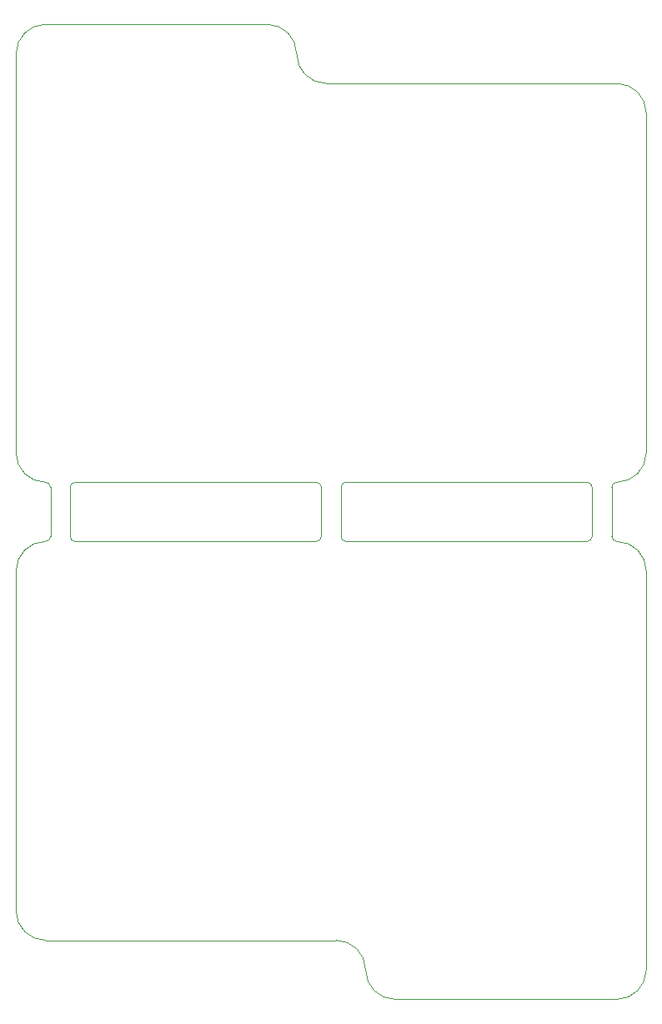
<source format=gbr>
G04 #@! TF.GenerationSoftware,KiCad,Pcbnew,5.1.5-52549c5~86~ubuntu18.04.1*
G04 #@! TF.CreationDate,2020-04-27T18:24:23+01:00*
G04 #@! TF.ProjectId,polariser_drive,706f6c61-7269-4736-9572-5f6472697665,rev?*
G04 #@! TF.SameCoordinates,Original*
G04 #@! TF.FileFunction,Profile,NP*
%FSLAX46Y46*%
G04 Gerber Fmt 4.6, Leading zero omitted, Abs format (unit mm)*
G04 Created by KiCad (PCBNEW 5.1.5-52549c5~86~ubuntu18.04.1) date 2020-04-27 18:24:23*
%MOMM*%
%LPD*%
G04 APERTURE LIST*
%ADD10C,0.050000*%
G04 APERTURE END LIST*
D10*
X82500000Y-83500000D02*
X82500000Y-88500000D01*
X80500000Y-88500000D02*
X80500000Y-83500000D01*
X80500000Y-88500000D02*
G75*
G02X80000000Y-89000000I-500000J0D01*
G01*
X80000000Y-83000000D02*
G75*
G02X80500000Y-83500000I0J-500000D01*
G01*
X83000000Y-89000000D02*
G75*
G02X82500000Y-88500000I0J500000D01*
G01*
X82500000Y-83500000D02*
G75*
G02X83000000Y-83000000I500000J0D01*
G01*
X55000000Y-83500000D02*
X55000000Y-88500000D01*
X53000000Y-88500000D02*
X53000000Y-83500000D01*
X53000000Y-88500000D02*
G75*
G02X52500000Y-89000000I-500000J0D01*
G01*
X52500000Y-83000000D02*
G75*
G02X53000000Y-83500000I0J-500000D01*
G01*
X55500000Y-89000000D02*
G75*
G02X55000000Y-88500000I0J500000D01*
G01*
X55000000Y-83500000D02*
G75*
G02X55500000Y-83000000I500000J0D01*
G01*
X108000000Y-88500000D02*
X108000000Y-83500000D01*
X110000000Y-83500000D02*
X110000000Y-88500000D01*
X107500000Y-83000000D02*
G75*
G02X108000000Y-83500000I0J-500000D01*
G01*
X110000000Y-83500000D02*
G75*
G02X110500000Y-83000000I500000J0D01*
G01*
X108000000Y-88500000D02*
G75*
G02X107500000Y-89000000I-500000J0D01*
G01*
X110500000Y-89000000D02*
G75*
G02X110000000Y-88500000I0J500000D01*
G01*
X113500000Y-132500000D02*
X113500000Y-126000000D01*
X113500000Y-46000000D02*
X113500000Y-45500000D01*
X49500000Y-39500000D02*
G75*
G02X52500000Y-36500000I3000000J0D01*
G01*
X49500000Y-39500000D02*
X49500000Y-80000000D01*
X80000000Y-83000000D02*
X55500000Y-83000000D01*
X113500000Y-80000000D02*
G75*
G02X110500000Y-83000000I-3000000J0D01*
G01*
X75000000Y-36500000D02*
X52500000Y-36500000D01*
X52500000Y-83000000D02*
G75*
G02X49500000Y-80000000I0J3000000D01*
G01*
X107500000Y-83000000D02*
X83000000Y-83000000D01*
X110500000Y-42500000D02*
G75*
G02X113500000Y-45500000I0J-3000000D01*
G01*
X113500000Y-46000000D02*
X113500000Y-80000000D01*
X102500000Y-42500000D02*
X110500000Y-42500000D01*
X81000000Y-42500000D02*
X102500000Y-42500000D01*
X75000000Y-36500000D02*
G75*
G02X78000000Y-39500000I0J-3000000D01*
G01*
X81000000Y-42500000D02*
G75*
G02X78000000Y-39500000I0J3000000D01*
G01*
X83000000Y-89000000D02*
X107500000Y-89000000D01*
X49500000Y-126500000D02*
X49500000Y-92000000D01*
X82000000Y-129500000D02*
X60500000Y-129500000D01*
X60500000Y-129500000D02*
X52500000Y-129500000D01*
X52500000Y-129500000D02*
G75*
G02X49500000Y-126500000I0J3000000D01*
G01*
X82000000Y-129500000D02*
G75*
G02X85000000Y-132500000I0J-3000000D01*
G01*
X88000000Y-135500000D02*
G75*
G02X85000000Y-132500000I0J3000000D01*
G01*
X55500000Y-89000000D02*
X80000000Y-89000000D01*
X110500000Y-89000000D02*
G75*
G02X113500000Y-92000000I0J-3000000D01*
G01*
X113500000Y-126000000D02*
X113500000Y-92000000D01*
X113500000Y-132500000D02*
G75*
G02X110500000Y-135500000I-3000000J0D01*
G01*
X88000000Y-135500000D02*
X110500000Y-135500000D01*
X49500000Y-92000000D02*
G75*
G02X52500000Y-89000000I3000000J0D01*
G01*
M02*

</source>
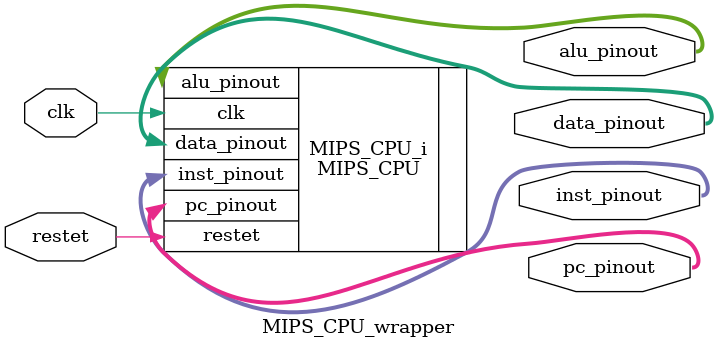
<source format=v>
`timescale 1 ps / 1 ps

module MIPS_CPU_wrapper
   (alu_pinout,
    clk,
    data_pinout,
    inst_pinout,
    pc_pinout,
    restet);
  output [31:0]alu_pinout;
  input clk;
  output [31:0]data_pinout;
  output [31:0]inst_pinout;
  output [31:0]pc_pinout;
  input restet;

  wire [31:0]alu_pinout;
  wire clk;
  wire [31:0]data_pinout;
  wire [31:0]inst_pinout;
  wire [31:0]pc_pinout;
  wire restet;

MIPS_CPU MIPS_CPU_i
       (.alu_pinout(alu_pinout),
        .clk(clk),
        .data_pinout(data_pinout),
        .inst_pinout(inst_pinout),
        .pc_pinout(pc_pinout),
        .restet(restet));
endmodule

</source>
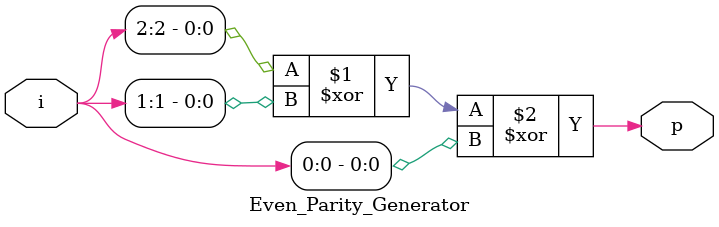
<source format=v>
`timescale 1ns / 1ps


module Even_Parity_Generator(p,i);
input [2:0]i;
output p;

assign p = i[2]^i[1]^i[0];

endmodule

</source>
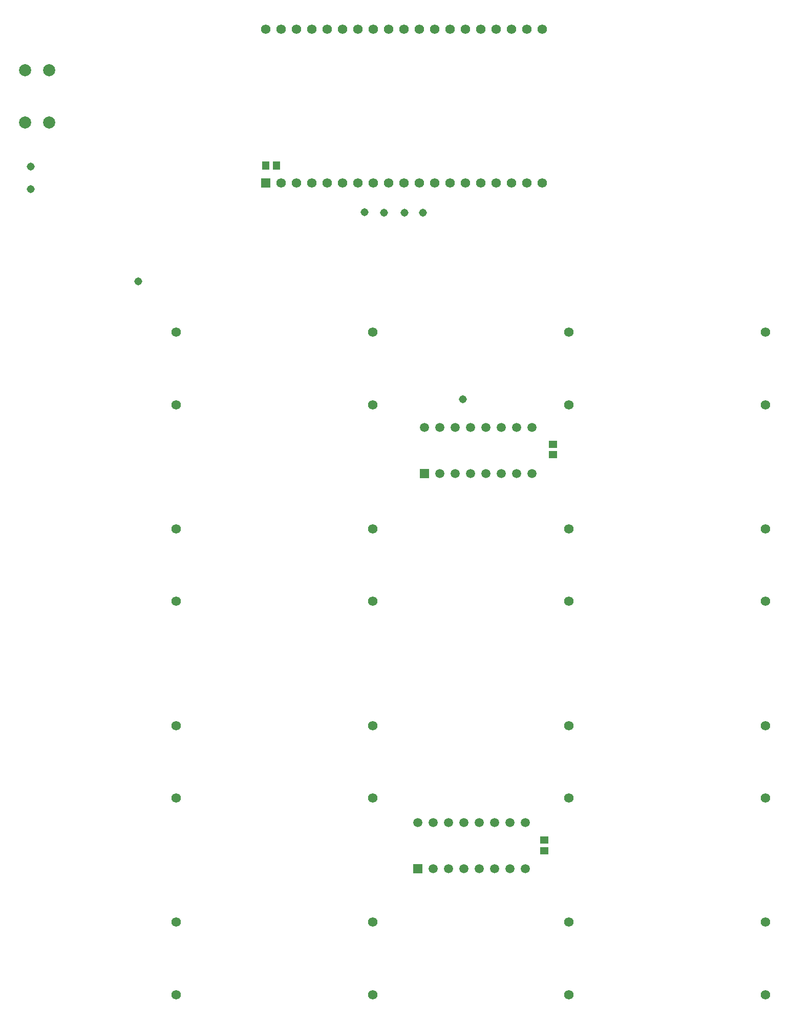
<source format=gbr>
%TF.GenerationSoftware,Altium Limited,Altium Designer,24.7.2 (38)*%
G04 Layer_Color=255*
%FSLAX45Y45*%
%MOMM*%
%TF.SameCoordinates,74662405-AD21-4814-813C-A76D1C426129*%
%TF.FilePolarity,Positive*%
%TF.FileFunction,Pads,Bot*%
%TF.Part,Single*%
G01*
G75*
%TA.AperFunction,SMDPad,CuDef*%
%ADD16R,1.15000X1.47000*%
%ADD17R,1.47000X1.15000*%
%TA.AperFunction,ComponentPad*%
%ADD27C,1.50000*%
%ADD28R,1.50000X1.50000*%
%ADD29C,2.00000*%
%ADD30R,1.56000X1.56000*%
%ADD31C,1.56000*%
%ADD32C,1.30800*%
D16*
X7506600Y14803120D02*
D03*
X7682600D02*
D03*
D17*
X12255500Y10198100D02*
D03*
Y10022100D02*
D03*
X12115800Y3656700D02*
D03*
Y3480700D02*
D03*
D27*
X11912600Y10477500D02*
D03*
X11658600D02*
D03*
X11404600D02*
D03*
X11150600D02*
D03*
X10896600D02*
D03*
X10642600D02*
D03*
X10388600D02*
D03*
X10134600D02*
D03*
X11912600Y9715500D02*
D03*
X11658600D02*
D03*
X11404600D02*
D03*
X11150600D02*
D03*
X10896600D02*
D03*
X10642600D02*
D03*
X10388600D02*
D03*
X10274300Y3187700D02*
D03*
X10528300D02*
D03*
X10782300D02*
D03*
X11036300D02*
D03*
X11290300D02*
D03*
X11544300D02*
D03*
X11798300D02*
D03*
X10020300Y3949700D02*
D03*
X10274300D02*
D03*
X10528300D02*
D03*
X10782300D02*
D03*
X11036300D02*
D03*
X11290300D02*
D03*
X11544300D02*
D03*
X11798300D02*
D03*
D28*
X10134600Y9715500D02*
D03*
X10020300Y3187700D02*
D03*
D29*
X3525300Y16375580D02*
D03*
Y15511580D02*
D03*
X3924300Y16375380D02*
D03*
Y15511780D02*
D03*
D30*
X7505700Y14516100D02*
D03*
D31*
X7759700D02*
D03*
X8013700D02*
D03*
X8267700D02*
D03*
X8521700D02*
D03*
X8775700D02*
D03*
X9029700D02*
D03*
X9283700D02*
D03*
X9537700D02*
D03*
X9791700D02*
D03*
X10045700D02*
D03*
X10299700D02*
D03*
X10553700D02*
D03*
X10807700D02*
D03*
X11061700D02*
D03*
X11315700D02*
D03*
X11569700D02*
D03*
X11823700D02*
D03*
X12077700D02*
D03*
X7505700Y17056100D02*
D03*
X7759700D02*
D03*
X8013700D02*
D03*
X8267700D02*
D03*
X8521700D02*
D03*
X8775700D02*
D03*
X9029700D02*
D03*
X9283700D02*
D03*
X9537700D02*
D03*
X9791700D02*
D03*
X10045700D02*
D03*
X10299700D02*
D03*
X10553700D02*
D03*
X10807700D02*
D03*
X11061700D02*
D03*
X11315700D02*
D03*
X11569700D02*
D03*
X11823700D02*
D03*
X12077700D02*
D03*
X12525000Y12050000D02*
D03*
Y10850000D02*
D03*
X9275000Y4350000D02*
D03*
Y5550000D02*
D03*
X12525000Y1100000D02*
D03*
Y2300000D02*
D03*
X9275000Y1100000D02*
D03*
Y2300000D02*
D03*
X6025000Y1100000D02*
D03*
Y2300000D02*
D03*
X15775000Y1100000D02*
D03*
Y2300000D02*
D03*
Y4350000D02*
D03*
Y5550000D02*
D03*
X12525000Y4350000D02*
D03*
Y5550000D02*
D03*
X6025000Y4350000D02*
D03*
Y5550000D02*
D03*
Y7600000D02*
D03*
Y8800000D02*
D03*
X9275000Y7600000D02*
D03*
Y8800000D02*
D03*
X12525000Y7600000D02*
D03*
Y8800000D02*
D03*
X15775000Y7600000D02*
D03*
Y8800000D02*
D03*
Y10850000D02*
D03*
Y12050000D02*
D03*
X9275000Y10850000D02*
D03*
Y12050000D02*
D03*
X6025000Y10850000D02*
D03*
Y12050000D02*
D03*
D32*
X10767060Y10942320D02*
D03*
X5400730Y12889230D02*
D03*
X3622200Y14414500D02*
D03*
X9144000Y14033501D02*
D03*
X9461500Y14020799D02*
D03*
X3622200Y14784100D02*
D03*
X9804400Y14020799D02*
D03*
X10109200D02*
D03*
%TF.MD5,47b96448c560611a515e22a2975250cf*%
M02*

</source>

▶ [Task requirements] Every line of the listing that includes the word "restet" belongs in the answer.

▶ [Output]
    restet);
  input restet;
  wire restet;
        .restet(restet));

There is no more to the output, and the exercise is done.